From experience, people who tend to do this wouldn't understand the issue even if they spent all the time in the world reading the email chain, or attending the meeting.

That's what gives them a false sense that AI is helping, because AI is as good as themselves with comprehension and then saying plausible things that aren't real. On the upside, it takes 2 seconds instead of an hour.

[–] shalafi@lemmy.world 7 points 2 days ago (1 children)

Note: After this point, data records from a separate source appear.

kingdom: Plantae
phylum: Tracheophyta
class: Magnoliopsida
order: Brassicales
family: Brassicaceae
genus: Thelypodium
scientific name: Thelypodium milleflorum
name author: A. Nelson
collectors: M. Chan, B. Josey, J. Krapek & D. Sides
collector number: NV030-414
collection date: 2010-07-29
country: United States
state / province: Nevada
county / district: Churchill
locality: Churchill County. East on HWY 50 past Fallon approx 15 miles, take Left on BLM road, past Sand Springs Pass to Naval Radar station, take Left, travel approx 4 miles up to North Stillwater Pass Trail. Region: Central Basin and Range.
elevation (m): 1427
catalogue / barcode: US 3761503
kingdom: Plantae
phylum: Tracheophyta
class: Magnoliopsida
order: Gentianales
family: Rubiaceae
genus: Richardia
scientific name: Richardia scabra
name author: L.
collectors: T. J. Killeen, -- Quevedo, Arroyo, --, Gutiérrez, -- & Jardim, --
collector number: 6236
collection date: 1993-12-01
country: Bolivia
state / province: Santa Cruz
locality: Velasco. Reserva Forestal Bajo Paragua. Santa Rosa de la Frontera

I didn't know those were off. About a year ago we were playing with Zoom's AI meeting recorder and it was astonishing how accurate the summary was. Hell, it could even tell when I was joking, which was a bit eerie.

[–] BallShapedMan@lemmy.world 5 points 2 days ago

I've not had much of an issue, my guess is her prompts aren't great or she's combining it with really poorly taken notes?

[–] TheAlbatross@lemmy.blahaj.zone 24 points 2 days ago* (last edited 2 days ago) (2 children)

We love cloth mother, way better than wire mother, gotta say

[–] exasperation@lemmy.dbzer0.com 7 points 2 days ago

Where does scrub daddy factor into this?

[–] RunJun@lemmy.dbzer0.com 4 points 2 days ago (1 children)

Damn, wire mother is going dig into my brain.

[–] RizzRustbolt@lemmy.world 7 points 2 days ago

Yes... very apt comparison.

Cloth AI will love and comfort us until the end of our days.

Which will be soon, because only Wire Computer provides us with actual sustenance.

[–] AFKBRBChocolate@lemmy.ca 5 points 2 days ago

I feel more like I've got the wire monkey mother from that same experiment.